| Provided passage |
If you’ve ever thought about dipping your toes into the Namibian stock market but felt overwhelmed by jargon and numbers, you’re not alone. Buying shares in Namibia might sound like something only bankers do, yet it’s simply about owning a piece of a company – and it’s more accessible than you think. This friendly guide breaks down what shares are, why owning them can be rewarding in Namibia, and how to get started without feeling like you’re back in a math class. We’ll also highlight some local context, explain the benefits and risks, and answer your common questions about investing.
Why this matters in Namibia
Investing in shares isn’t just for Wall Street. Namibia has its own stock exchange – the Namibian Stock Exchange (NSX) – which lists a few domestic companies. Being a shareholder means you can participate in the growth of these companies and benefit when they succeed. An added local perk is that capital gains on shares are not taxed for individuals in Namibia, except for companies involved in mining or petroleum. In other words, if you sell your shares for a profit, the government doesn’t take a cut, a rare advantage compared to other countries.
Investing in Namibian companies can also feel more meaningful because you’re supporting home‑grown businesses – whether it’s Namibia Breweries, FirstRand Namibia, or Capricorn Group. Many of these firms employ thousands and drive our economy. When they flourish, you share in the upside through rising share prices and dividends.
If you then buy a share in a company it then means that you are a part owner of the company, a shareholder of the company to be specific. It also means that you are entitled to the company’s assets and profits. These profits will normally be shared to you as a shareholder through dividends that are declared and paid by the company. This then brings us to the concept of Shares, Earnings per share (EPS) and dividends per share (DPS)?

| Source data |
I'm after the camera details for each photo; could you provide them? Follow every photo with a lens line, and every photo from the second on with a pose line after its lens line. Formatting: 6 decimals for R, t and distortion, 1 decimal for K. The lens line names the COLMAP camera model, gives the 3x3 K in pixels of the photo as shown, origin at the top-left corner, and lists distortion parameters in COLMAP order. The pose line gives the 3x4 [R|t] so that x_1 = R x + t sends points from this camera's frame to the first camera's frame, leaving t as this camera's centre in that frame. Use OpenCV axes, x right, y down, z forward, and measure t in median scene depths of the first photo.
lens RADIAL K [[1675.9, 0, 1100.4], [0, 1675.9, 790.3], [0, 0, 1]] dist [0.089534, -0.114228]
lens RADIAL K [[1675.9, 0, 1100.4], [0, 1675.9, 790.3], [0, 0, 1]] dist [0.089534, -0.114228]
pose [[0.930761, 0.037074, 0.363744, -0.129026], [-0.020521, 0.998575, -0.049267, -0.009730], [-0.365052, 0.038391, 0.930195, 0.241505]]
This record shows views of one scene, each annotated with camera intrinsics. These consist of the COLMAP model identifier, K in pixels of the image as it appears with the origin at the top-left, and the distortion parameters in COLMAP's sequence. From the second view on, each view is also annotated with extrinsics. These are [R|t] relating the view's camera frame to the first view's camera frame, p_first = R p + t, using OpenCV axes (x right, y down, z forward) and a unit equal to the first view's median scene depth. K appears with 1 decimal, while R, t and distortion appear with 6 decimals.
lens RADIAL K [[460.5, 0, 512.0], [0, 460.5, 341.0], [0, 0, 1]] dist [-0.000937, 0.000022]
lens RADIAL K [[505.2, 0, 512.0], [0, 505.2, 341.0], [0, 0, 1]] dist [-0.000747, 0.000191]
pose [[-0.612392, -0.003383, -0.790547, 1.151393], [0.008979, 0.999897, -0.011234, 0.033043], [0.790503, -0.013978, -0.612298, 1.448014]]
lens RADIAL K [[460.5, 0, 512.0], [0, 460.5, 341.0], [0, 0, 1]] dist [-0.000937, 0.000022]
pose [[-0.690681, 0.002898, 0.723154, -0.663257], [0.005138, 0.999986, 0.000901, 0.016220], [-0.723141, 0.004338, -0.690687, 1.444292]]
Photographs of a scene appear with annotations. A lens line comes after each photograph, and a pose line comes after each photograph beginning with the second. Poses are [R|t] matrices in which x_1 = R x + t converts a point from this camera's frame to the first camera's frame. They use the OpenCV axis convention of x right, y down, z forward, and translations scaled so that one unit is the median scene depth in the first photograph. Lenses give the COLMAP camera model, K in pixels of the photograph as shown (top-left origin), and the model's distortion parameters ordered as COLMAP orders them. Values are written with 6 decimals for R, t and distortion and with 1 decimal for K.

| Your tasks |
a – What is the name of Namibia's stock exchange, according to the Namibian shares guide?
b – Pick up the Namibian shares guide after its last sentence and carry it on.
The rows are not used for any of this.

| Answers for each item |
a – The Namibian Stock Exchange (NSX).

b –
Understanding the basics
What are shares?

A share represents a small slice of ownership in a company. Shares can be unlisted (privately held) or listed (publicly traded on an exchange). When a company lists its shares on a stock exchange such as the NSX, anyone can buy and sell them. By buying shares you become a shareholder, entitled to a portion of the company’s assets and profits. These profits are often distributed through dividends – payments made to shareholders as a reward for owning the stock.
What are earnings per share (EPS) and dividend per share (DPS)?
Earnings per share (often referred to as EPS) is the amount of profit the company made per share. For example, if Elidge made a total profit of N$ 100 000 for the year and has 100 000 issued shares, the EPS is N$ 1.00 per share. If you as an investor then owns 10 shares, you in theory “own” N$ 10.00 of the profits made that year.
Nonetheless when a company makes a profit, it can either re-invest the profit into its business to increase future profits or it can pay out the profits to shareholders in the form of dividends. Normally companies do a combination of both, that is reinvesting and declaring dividends, by paying out a certain percentage of the profits to shareholders and retaining the balance.
Dividends per share (DPS) are usually declared by a company twice a year by listed companies and this is referred to as interim dividends and final dividends
In Namibia, there are 40 companies listed in the NXS and below are a few noticeable companies:
- Mediclinic International
- B2Gold Corporation
- Capricorn Group Limited
- FirstRand Namibia Limited
- Letshego Holdings (Namibia) Limited
- Mobile Telecommunications Limited
- Namibia Breweries Limited
- Oryx Properties Limited
- Shoprite Holding Ltd
- Trustco Group Holdings Limited
The amount of dividends paid by a company usually depends on various factors such as the company’s performance, cash requirements and divided policy. As such as a shareholder, you must familiarize yourself with the mentioned factors where possible.
Shareholders receive DPS for every share they own. Using the example earlier in this post, if Elidge declares an interim DPS of N$ 0.30 and a final DPS of N$ 0.30, you as the investor that owns 10 shares will receive a total dividend for the year of N$ 6.00.
Why invest in shares?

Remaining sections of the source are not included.